The hardware doesn’t have to be diamonds. Other groups are exploring different ways of handling and linking qubits. In Bristol, Joshi’s group has shown it can distribute quantum keys between eight users a few kilometres apart, all receiving entangled photons from the same laser source. It should be feasible to extend this to a few hundred people across a city, says Joshi. So far, he has demonstrated QKD and some similar protocols, but he says that with more sophisticated modules to receive the entangled photons the network would support other applications, including blind quantum computing.

Many other fledgling quantum networks are appearing, for example in Tokyo in Japan, Calgary in Canada and Los Alamos in New Mexico. These generally have only two or three nodes and are limited to QKD. But they are growing in range, with several stretching to more than 100 kilometres. The dream is to extend this to connect millions of users across the globe, carrying super-secure encryption keys across countries and continents.

Doing this will almost certainly involve piggybacking on the existing network of fibre-optic cables that carries all today’s internet traffic and other telecoms data. But here we run into a serious hitch: optical fibres aren’t completely transparent. Even if you use the optimum wavelength of light, 50 kilometres of fibre will absorb about 90 per cent of photons. That limits quantum-by-fibre to a range of a few hundred kilometres at most. Today’s fibre network uses amplifiers to boost signals. “But you can’t send quantum signals through an amplifier,” says Tim Spiller at the University of York, UK, who leads the country’s multi-institution Quantum Communications Hub. In effect, amplifiers measure the signal, which would play havoc with the delicate quantum data.

· · · · ·

Continue the passage on quantum networks and fiber-optic cables, picking up right after its final sentence.

· · · · ·

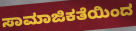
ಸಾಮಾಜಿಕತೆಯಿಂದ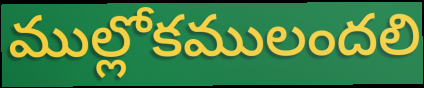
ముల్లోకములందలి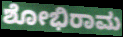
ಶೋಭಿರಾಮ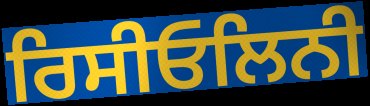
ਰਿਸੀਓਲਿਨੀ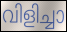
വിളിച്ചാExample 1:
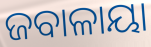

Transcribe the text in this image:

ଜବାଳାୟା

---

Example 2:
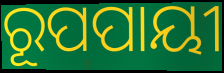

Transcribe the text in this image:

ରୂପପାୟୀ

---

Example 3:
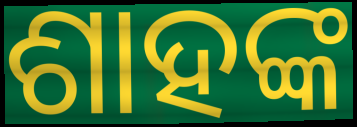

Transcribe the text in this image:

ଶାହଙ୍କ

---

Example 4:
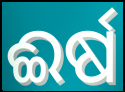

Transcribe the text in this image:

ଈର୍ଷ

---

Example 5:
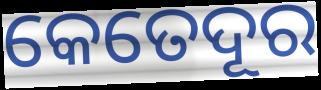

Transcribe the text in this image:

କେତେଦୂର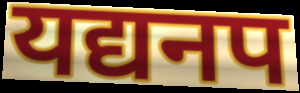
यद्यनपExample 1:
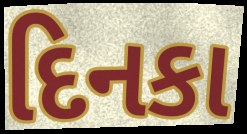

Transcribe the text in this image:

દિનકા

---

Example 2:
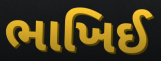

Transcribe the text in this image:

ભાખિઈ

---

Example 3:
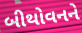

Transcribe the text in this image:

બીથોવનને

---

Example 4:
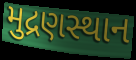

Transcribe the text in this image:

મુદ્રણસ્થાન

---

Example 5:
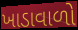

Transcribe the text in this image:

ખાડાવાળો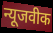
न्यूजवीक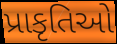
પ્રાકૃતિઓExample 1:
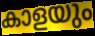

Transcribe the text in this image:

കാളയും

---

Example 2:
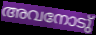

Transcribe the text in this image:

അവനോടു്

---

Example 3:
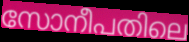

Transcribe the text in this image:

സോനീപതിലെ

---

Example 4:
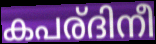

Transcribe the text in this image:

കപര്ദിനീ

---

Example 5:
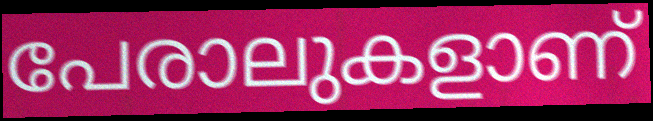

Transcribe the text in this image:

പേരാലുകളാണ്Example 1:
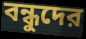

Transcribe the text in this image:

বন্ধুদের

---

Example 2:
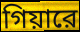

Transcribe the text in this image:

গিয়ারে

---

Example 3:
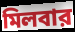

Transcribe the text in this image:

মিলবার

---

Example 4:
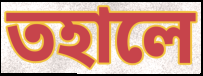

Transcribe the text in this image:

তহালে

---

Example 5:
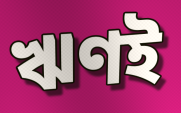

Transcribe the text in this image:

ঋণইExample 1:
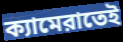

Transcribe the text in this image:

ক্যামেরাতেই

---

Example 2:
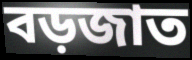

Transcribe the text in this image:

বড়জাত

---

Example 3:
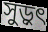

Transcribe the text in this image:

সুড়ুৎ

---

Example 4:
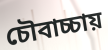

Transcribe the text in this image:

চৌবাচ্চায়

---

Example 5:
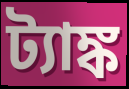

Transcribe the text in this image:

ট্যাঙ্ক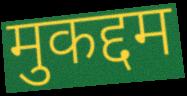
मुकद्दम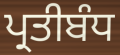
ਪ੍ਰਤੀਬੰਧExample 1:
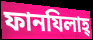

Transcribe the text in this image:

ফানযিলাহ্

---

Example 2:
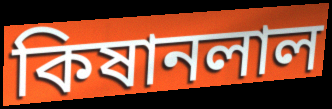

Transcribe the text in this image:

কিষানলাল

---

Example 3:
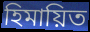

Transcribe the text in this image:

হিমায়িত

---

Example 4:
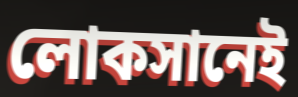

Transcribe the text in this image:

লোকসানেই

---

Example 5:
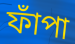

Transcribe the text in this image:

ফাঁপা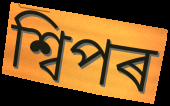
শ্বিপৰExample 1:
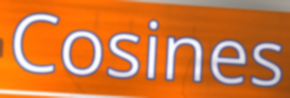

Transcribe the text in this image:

· · · · ·

• RESPONSE FOR THIS EXERCISE
To extend the range of QKD, you can rely on trusted nodes, devices that relay a message by decrypting it and encrypting it again to send it down the next section of fibre. China already has an impressive network, with a 2000-kilometre-long backbone of 32 trusted nodes between Beijing and Shanghai, and hundreds of links in total. Problem solved? Not quite. Each node is a security risk that, if compromised, could leak your message. Worse, this is no good for fancier applications like blind computing because the original quantum information is discarded at each node.

To carry our quantum data far and wide, we need a device known as a quantum repeater. Imagine two users called Alice and Bob who want to chat. They each make a pair of entangled qubits, and each send one of their pair to a quantum repeater in the middle. The repeater performs a particular kind of simultaneous measurement of the states of the two qubits it has received, designed to entangle them. According to the rules of quantum physics, this then entangles the two qubits retained by Alice and Bob, a process called entanglement swapping. String many quantum repeaters together in a line and you can end up with entangled qubits at a much greater distance.

“The dream is to connect millions of users, carrying encryption keys across countries and continents”

If only we had a quantum repeater. They have been on the wish list for years, but have proved extraordinarily difficult to make. However, at Stony Brook University in New York, Eden Figueroa and his group are beginning to put some of the pieces together. One critical component is what’s called an in-and-out quantum memory that can catch a flying qubit and hold it until required for the simultaneous measurement. Figueroa’s quantum memory is based on a cloud of atoms that can effectively do this with a photon. The device also needs to register when it has caught a photon without disrupting the particle’s sensitive quantum state. Last year, Figueroa and his colleagues showed they could do this by sending in another photon that interacts only very weakly with the stored one.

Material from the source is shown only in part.